WHAT NEEDS TO BE DONE: With the pictures removed, set down all of the entries below exactly.

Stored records
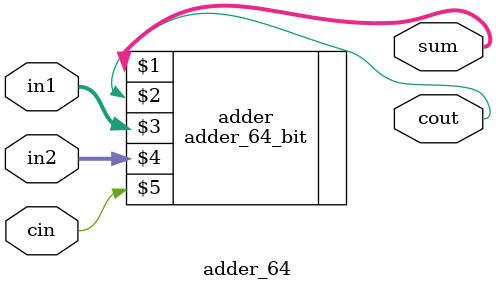
<source format=v>
module adder_64(output [63:0] sum,
                      output cout,
                      input [63:0] in1, in2,
                      input cin);
    wire [63:0] sum;
    wire cout;
    wire [63:0] in1;
    wire [63:0] in2;
    wire cin;
    
    // Create a 64 bit adder
    adder_64_bit adder(sum, cout, in1, in2, cin);
    
endmodule
</source>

YOUR RESPONSE:
<source format=v>
module adder_64(output [63:0] sum,
                      output cout,
                      input [63:0] in1, in2,
                      input cin);
    wire [63:0] sum;
    wire cout;
    wire [63:0] in1;
    wire [63:0] in2;
    wire cin;
    
    // Create a 64 bit adder
    adder_64_bit adder(sum, cout, in1, in2, cin);
    
endmodule
</source>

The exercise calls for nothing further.